CHICAGO—In a session titled Rheumatology on the Hill: The State of Play in Washington, D.C., during ACR Convergence 2025, Christina Downey, MD, chair of the Government Affairs Committee, described ongoing committee efforts to advocate on behalf of its members a variety of ways, including its annual May Hill day in which ACR and ARP volunteers meet with members of Congress. She cited a number of legislative wins through this effort, such as winning support in an early draft of the reconciliation package for updating the Medicare Physician Fee Schedule (MPFS) annually for inflation in accordance with Medicare Economic Index (MEI), and progress on the Patients Before Middleman Act to unlink pharmacy benefit manager (PBM) income from drug prices they negotiate in Medicare Advantage D plan.
One May Hill priority was to ask Congress to stop cutting NIH grants and funding. The ACR also sent letters to Congress and the Trump Administration recommending that more than 47 billion dollars be allocated to the NIH in 2026 Congressional appropriations bill, that they preserve and fund the CDC Arthritis Program, and that Congress maintain language that would prohibit NIH from implementing the proposed 15% facilities and administrative indirect cost cap.
She emphasized advocacy is nonpartisan and member driven, and shared a way members can track legislative action online.
More Federal Policy Updates
Lennie Shewmaker McDaniel, JD, the ACR’s senior director of Government Affairs and Advocacy, updated members on public policy issues affecting rheumatology practices, including cuts to Medicare reimbursement, prior authorization reform, step therapy reforms, prescription drug pricing and access to biosimilars.

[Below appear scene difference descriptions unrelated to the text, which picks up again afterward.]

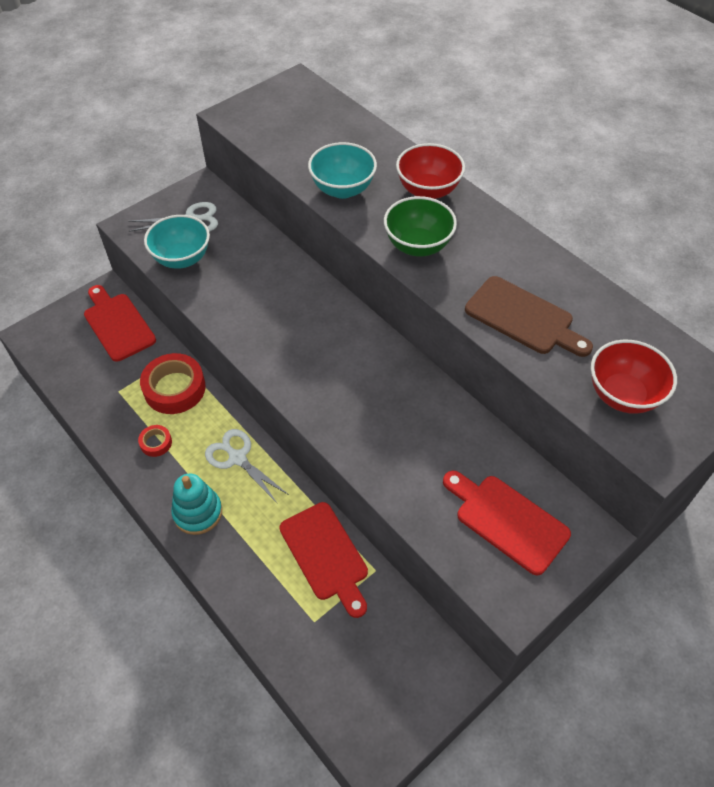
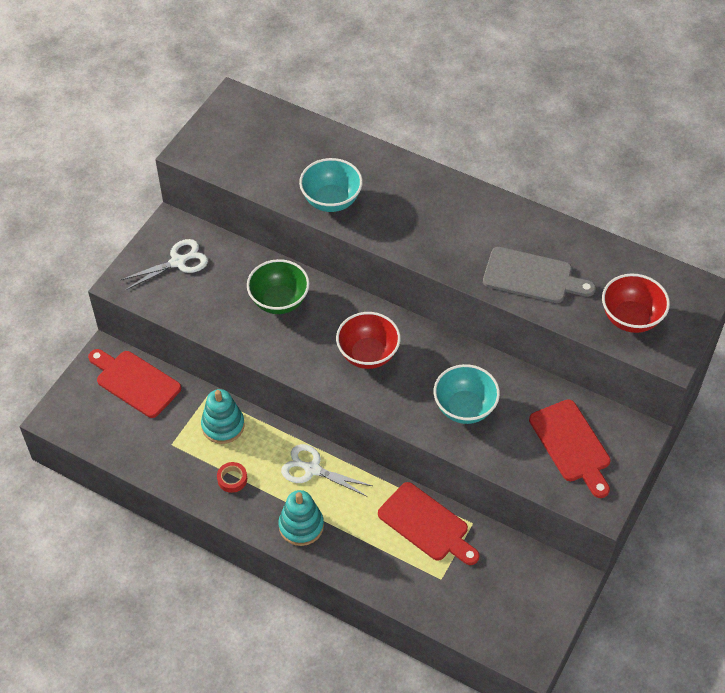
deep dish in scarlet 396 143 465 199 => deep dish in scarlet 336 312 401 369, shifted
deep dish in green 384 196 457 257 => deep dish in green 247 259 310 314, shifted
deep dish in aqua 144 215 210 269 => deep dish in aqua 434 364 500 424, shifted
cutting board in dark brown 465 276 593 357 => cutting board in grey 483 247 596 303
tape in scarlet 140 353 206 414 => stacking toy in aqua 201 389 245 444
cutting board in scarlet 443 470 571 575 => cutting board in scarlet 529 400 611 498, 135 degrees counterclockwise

McDaniel also discussed advocacy efforts for more support for the medical workforce, the use of telehealth and the need for federal funding for biomedical research.
McDaniel, who led the session, said advocacy efforts are more difficult in the current climate where the margins in both the U.S. House and Senate are so thin that no new legislation is probable, and that all healthcare issues are basically on hold during the current federal shutdown. During the shutdown, she emphasized, one of the biggest concerns is to ensure rheumatology patients can still access clinical care via telehealth given it is no longer reimbursed as of October 1. “We are working to preserve access for our patients during the shutdown, but there is no predicting of how long this will last,” she said, saying the ACR is supporting a bill to re-implement telehealth access and ensure a stable and reliable reimbursement structure.